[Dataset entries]
+ + + + + + +

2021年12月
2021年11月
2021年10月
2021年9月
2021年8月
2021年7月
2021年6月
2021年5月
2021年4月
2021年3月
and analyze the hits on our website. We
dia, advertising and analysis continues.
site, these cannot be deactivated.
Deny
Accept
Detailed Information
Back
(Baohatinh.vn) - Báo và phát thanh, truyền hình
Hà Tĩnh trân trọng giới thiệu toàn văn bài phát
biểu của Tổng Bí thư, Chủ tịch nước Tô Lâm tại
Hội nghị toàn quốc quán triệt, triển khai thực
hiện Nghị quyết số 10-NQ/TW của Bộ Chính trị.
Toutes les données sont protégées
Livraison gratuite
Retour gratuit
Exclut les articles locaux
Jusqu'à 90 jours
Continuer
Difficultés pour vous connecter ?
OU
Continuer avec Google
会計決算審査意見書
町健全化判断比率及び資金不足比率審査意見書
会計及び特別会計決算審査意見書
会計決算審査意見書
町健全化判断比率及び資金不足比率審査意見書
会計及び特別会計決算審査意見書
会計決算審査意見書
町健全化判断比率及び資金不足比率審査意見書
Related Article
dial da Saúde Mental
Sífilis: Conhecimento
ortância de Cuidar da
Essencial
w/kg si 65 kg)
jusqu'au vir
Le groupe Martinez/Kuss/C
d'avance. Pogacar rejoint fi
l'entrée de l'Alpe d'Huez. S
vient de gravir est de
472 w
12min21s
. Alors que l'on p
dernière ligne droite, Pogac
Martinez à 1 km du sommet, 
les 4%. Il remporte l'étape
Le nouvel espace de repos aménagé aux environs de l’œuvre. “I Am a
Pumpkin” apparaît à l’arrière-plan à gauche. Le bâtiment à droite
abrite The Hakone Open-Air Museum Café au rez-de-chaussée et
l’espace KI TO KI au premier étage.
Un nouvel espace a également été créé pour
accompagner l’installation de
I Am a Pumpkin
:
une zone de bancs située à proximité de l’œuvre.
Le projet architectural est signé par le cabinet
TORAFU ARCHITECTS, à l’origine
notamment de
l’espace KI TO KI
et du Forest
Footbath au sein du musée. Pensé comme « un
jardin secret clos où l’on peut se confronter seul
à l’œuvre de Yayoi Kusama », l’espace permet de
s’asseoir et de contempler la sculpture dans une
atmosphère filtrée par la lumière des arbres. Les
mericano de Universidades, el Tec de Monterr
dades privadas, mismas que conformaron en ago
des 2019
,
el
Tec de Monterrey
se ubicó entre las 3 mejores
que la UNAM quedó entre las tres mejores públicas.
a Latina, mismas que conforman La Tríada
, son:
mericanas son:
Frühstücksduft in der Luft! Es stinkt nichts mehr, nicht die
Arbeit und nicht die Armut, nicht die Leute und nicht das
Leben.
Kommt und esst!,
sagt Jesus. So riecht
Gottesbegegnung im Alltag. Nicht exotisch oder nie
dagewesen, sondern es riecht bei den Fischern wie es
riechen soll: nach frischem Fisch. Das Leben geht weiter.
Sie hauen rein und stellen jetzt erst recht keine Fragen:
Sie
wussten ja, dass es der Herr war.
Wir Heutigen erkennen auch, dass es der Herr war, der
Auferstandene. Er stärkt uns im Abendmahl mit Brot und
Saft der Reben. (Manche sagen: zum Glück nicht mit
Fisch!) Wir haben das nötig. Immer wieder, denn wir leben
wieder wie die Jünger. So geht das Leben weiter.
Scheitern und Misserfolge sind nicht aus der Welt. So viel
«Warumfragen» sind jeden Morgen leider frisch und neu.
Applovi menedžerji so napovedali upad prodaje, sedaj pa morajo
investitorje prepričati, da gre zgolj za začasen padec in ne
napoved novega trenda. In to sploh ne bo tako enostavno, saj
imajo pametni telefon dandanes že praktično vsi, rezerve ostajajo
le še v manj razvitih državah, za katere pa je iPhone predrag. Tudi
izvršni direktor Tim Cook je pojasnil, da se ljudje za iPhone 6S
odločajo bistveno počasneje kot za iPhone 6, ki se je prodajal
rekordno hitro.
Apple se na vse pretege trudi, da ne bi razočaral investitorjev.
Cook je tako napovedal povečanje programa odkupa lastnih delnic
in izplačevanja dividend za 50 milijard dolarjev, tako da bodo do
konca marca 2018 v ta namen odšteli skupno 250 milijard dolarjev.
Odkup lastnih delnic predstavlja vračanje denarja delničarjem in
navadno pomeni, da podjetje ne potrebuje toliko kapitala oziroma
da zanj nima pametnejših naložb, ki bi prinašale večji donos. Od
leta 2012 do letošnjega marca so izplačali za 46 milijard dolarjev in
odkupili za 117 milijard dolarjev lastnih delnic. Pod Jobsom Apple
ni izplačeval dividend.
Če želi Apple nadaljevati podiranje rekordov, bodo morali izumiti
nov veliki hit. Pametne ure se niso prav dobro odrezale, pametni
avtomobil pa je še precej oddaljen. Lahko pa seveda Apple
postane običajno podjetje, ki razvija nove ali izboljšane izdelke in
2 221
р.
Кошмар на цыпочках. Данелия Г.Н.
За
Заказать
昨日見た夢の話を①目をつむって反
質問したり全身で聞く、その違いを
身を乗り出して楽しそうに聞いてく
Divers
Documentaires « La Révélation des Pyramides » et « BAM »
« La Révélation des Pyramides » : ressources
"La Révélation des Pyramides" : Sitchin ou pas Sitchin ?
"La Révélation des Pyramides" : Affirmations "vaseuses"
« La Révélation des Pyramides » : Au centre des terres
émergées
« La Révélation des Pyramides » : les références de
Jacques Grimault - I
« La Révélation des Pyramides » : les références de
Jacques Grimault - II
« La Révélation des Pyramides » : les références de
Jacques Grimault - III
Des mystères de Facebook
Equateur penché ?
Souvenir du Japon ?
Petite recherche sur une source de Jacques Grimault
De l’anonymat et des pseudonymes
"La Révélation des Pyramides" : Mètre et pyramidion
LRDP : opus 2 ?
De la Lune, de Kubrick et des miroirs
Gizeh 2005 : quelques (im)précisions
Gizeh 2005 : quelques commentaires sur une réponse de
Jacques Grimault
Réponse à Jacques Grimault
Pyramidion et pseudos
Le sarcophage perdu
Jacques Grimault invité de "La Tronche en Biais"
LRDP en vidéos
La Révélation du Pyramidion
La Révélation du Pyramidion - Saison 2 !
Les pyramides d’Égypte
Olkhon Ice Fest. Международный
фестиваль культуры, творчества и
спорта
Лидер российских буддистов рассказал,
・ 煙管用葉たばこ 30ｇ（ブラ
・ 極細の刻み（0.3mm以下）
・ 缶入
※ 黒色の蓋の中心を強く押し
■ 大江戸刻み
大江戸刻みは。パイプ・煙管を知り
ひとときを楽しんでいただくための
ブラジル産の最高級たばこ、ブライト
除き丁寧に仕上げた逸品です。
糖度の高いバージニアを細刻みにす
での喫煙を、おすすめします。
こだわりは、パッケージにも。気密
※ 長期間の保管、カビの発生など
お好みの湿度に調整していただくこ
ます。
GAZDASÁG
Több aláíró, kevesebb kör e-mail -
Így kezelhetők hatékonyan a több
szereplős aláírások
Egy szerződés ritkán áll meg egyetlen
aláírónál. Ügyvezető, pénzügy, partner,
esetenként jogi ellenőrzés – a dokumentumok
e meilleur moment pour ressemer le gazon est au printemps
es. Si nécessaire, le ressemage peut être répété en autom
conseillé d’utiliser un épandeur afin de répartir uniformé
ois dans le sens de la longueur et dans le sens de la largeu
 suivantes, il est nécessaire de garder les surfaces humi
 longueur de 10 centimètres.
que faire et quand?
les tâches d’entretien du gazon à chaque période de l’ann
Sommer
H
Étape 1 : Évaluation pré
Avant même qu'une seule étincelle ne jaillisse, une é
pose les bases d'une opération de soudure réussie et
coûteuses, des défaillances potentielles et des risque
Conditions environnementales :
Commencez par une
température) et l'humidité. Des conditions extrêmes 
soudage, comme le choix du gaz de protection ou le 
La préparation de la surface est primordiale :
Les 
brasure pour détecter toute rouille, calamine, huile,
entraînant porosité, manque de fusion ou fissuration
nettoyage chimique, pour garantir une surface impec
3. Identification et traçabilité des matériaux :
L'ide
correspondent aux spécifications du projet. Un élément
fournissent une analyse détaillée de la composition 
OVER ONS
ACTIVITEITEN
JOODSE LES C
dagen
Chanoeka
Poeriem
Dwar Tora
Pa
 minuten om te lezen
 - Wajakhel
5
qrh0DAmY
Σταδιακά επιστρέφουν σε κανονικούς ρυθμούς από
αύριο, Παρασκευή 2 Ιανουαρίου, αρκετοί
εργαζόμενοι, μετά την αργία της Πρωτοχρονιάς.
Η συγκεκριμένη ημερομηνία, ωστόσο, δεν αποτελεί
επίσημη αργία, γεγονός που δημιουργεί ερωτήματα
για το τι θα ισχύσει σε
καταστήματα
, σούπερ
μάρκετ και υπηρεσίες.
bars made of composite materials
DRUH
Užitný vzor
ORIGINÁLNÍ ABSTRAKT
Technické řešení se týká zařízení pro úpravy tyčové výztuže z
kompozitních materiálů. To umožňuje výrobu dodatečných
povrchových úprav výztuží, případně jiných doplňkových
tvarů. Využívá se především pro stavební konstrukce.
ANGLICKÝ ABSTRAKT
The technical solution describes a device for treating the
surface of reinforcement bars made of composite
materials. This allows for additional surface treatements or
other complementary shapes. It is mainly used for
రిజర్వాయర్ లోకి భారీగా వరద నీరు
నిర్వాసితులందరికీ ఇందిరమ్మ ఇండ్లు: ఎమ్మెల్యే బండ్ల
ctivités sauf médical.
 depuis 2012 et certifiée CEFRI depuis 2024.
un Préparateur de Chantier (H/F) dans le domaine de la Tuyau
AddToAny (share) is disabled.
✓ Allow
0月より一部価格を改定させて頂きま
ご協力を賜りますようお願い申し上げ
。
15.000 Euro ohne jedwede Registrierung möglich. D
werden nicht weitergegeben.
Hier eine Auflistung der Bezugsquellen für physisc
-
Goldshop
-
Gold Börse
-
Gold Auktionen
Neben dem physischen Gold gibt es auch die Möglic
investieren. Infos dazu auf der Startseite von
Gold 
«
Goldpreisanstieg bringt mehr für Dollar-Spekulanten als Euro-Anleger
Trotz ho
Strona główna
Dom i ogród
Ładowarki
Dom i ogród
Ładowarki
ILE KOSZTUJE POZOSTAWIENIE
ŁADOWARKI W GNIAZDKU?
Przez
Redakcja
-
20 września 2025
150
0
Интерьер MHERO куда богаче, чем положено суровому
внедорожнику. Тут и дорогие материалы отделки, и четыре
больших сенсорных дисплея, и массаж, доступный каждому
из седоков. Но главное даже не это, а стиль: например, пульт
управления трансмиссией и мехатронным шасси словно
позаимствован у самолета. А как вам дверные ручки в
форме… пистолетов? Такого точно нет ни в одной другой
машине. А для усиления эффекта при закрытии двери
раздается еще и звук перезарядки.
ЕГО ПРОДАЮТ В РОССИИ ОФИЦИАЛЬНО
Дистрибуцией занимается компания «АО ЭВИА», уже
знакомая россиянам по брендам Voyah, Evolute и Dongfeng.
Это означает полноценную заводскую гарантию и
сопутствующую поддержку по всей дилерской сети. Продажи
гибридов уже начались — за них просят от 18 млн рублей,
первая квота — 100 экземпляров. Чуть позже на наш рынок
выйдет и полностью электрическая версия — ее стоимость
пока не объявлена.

+ + + + + + +

EXERCISE: For each line in the entries that holds "milijard", return that line.

ANSWER SPACE:
in izplačevanja dividend za 50 milijard dolarjev, tako da bodo do
konca marca 2018 v ta namen odšteli skupno 250 milijard dolarjev.
leta 2012 do letošnjega marca so izplačali za 46 milijard dolarjev in
odkupili za 117 milijard dolarjev lastnih delnic. Pod Jobsom Apple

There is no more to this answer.